Objective: Copy the part of the forum thread about the channel takedown starting at "I'm on a well" and ending at "you for that.".

Reading passage:
▬▬▬▬▬▬

# SH Youtube Channel taken down



## dreamtime (May 11, 2022)

Our Youtube Channel was just taken down by a copyright holder of music we used in all of our documentaries (Carbon Based Lifeforms).

We will try to contact them via their official e-mail to clarify what's going on and whether it's really CBL who issued the takedown or some imitator. Attempts to contact the issuer of the takedown by the contact email provided by google failed ("message blocked"), which makes it difficult to resolve the issue.

Meanwhile you can still access all our videos on Odysee.


----------



## TheHangedMan (May 11, 2022)

dreamtime said:


> Our Youtube Channel was just taken down by a copyright holder of music we used in all of our documentaries (Carbon Based Lifeforms).
> 
> We will try to contact them via their official e-mail to clarify what's going on and whether it's really CBL who issued the takedown or some imitator. Attempts to contact the issuer of the takedown by the contact email provided by google failed ("message blocked"), which makes it difficult to resolve the issue.
> 
> Meanwhile you can still access all our videos on Odysee.


I'm on a well earned day off & had just gone on YouTube to continue watching the World's Fair video & nowhere to be seen !  so thanks for the info. & Odysee link , I'll continue my education  there ... Good luck with your dealings .


----------



## Wheelsinthesky (May 11, 2022)

What! Shouldn't all the funds from the channel just go to them anyway? Why would they want to strike you for that.


----------



## dreamtime (May 11, 2022)

not all but some. they made some money along the way, likely a couple thousands.


----------



## GandalfTheGreen (May 11, 2022)

This deeply saddens me.   Your channel was a WEALTH of some of the BEST occult knowledge that we can currently find.   But, as we all know, youtube is "controlled."   I highly suggest an odysee channel!   I'm sure the members of this community will support you!

▬▬▬▬▬▬

Material supplied:
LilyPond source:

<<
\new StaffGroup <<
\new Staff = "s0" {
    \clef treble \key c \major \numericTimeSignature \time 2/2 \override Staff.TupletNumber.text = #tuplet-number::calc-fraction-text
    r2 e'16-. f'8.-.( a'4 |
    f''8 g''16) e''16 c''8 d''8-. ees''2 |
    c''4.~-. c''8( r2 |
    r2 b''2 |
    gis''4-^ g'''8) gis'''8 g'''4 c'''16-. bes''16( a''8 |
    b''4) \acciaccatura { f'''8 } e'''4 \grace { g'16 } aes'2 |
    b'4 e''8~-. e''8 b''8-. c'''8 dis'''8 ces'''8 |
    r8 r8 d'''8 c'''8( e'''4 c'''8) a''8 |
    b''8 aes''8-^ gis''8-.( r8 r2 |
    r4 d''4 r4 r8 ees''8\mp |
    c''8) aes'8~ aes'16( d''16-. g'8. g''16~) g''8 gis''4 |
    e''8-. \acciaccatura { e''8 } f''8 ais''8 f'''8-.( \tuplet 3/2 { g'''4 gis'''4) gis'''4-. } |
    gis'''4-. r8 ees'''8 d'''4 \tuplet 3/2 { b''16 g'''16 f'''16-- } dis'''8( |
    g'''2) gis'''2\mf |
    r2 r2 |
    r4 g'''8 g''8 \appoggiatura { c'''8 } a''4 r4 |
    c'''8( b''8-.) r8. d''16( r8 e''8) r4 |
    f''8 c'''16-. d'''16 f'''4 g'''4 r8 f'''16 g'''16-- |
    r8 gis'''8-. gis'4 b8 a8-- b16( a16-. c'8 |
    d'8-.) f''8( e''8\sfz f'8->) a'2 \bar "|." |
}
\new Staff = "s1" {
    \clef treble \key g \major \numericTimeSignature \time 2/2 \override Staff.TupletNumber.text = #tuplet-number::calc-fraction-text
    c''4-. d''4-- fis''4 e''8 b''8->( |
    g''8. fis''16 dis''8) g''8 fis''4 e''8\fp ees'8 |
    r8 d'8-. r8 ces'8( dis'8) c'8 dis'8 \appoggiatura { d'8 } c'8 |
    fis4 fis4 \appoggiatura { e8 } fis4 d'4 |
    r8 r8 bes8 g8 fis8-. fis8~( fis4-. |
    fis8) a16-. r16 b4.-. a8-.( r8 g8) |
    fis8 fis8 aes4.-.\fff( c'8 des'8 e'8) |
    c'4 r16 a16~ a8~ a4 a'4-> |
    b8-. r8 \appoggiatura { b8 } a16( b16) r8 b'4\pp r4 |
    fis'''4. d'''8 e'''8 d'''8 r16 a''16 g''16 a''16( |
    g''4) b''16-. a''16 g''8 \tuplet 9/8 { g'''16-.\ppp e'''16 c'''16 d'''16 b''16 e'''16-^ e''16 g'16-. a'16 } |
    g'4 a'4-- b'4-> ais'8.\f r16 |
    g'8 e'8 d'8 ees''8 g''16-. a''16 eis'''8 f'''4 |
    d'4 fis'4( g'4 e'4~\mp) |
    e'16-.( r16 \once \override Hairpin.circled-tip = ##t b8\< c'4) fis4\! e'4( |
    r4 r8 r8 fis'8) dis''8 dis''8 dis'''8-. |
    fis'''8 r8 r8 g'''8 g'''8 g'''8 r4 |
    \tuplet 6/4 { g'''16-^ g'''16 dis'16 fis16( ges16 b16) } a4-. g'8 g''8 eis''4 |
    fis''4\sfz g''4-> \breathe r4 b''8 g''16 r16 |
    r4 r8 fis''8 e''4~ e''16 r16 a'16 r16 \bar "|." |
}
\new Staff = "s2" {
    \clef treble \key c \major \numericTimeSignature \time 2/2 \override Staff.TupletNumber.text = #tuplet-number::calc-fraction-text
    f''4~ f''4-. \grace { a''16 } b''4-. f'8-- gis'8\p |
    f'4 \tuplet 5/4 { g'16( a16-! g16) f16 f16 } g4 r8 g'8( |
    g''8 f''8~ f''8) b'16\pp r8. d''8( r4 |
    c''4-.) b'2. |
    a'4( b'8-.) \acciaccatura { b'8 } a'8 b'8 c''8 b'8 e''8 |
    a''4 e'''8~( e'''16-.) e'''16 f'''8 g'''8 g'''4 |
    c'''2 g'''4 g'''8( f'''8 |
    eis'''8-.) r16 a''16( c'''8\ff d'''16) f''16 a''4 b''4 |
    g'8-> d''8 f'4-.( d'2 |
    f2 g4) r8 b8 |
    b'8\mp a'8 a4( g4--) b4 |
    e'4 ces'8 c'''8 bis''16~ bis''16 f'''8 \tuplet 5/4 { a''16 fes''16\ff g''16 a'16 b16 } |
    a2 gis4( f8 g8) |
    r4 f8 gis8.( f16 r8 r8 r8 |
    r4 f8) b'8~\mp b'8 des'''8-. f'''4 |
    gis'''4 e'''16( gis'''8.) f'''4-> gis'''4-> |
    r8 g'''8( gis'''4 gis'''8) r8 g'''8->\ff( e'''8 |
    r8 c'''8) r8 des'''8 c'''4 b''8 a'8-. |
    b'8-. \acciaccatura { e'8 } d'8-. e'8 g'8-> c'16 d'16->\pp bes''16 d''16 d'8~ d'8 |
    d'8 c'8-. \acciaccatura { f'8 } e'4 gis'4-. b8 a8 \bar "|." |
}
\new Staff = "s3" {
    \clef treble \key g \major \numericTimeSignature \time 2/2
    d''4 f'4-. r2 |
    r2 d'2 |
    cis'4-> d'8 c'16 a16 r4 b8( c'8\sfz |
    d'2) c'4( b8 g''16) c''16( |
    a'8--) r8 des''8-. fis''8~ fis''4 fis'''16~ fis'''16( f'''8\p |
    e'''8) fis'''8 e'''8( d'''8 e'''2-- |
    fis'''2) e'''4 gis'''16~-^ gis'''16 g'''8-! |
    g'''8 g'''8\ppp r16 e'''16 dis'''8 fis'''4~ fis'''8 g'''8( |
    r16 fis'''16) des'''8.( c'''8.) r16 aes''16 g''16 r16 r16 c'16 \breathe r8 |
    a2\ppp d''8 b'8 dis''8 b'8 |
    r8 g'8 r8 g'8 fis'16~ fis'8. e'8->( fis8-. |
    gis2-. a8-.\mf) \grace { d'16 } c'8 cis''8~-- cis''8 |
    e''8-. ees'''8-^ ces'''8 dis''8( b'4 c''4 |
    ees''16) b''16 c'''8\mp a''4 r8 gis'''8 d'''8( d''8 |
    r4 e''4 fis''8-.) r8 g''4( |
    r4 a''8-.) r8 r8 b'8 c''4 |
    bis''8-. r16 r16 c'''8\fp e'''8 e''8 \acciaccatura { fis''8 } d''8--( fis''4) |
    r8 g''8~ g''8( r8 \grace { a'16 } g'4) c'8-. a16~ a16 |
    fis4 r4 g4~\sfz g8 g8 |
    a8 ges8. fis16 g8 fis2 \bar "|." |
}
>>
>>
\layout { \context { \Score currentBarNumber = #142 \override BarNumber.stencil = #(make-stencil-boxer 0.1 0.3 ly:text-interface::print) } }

▬▬▬▬▬▬

Answer to the task:
I'm on a well earned day off & had just gone on YouTube to continue watching the World's Fair video & nowhere to be seen !  so thanks for the info. & Odysee link , I'll continue my education  there ... Good luck with your dealings .


----------



## Wheelsinthesky (May 11, 2022)

What! Shouldn't all the funds from the channel just go to them anyway? Why would they want to strike you for that.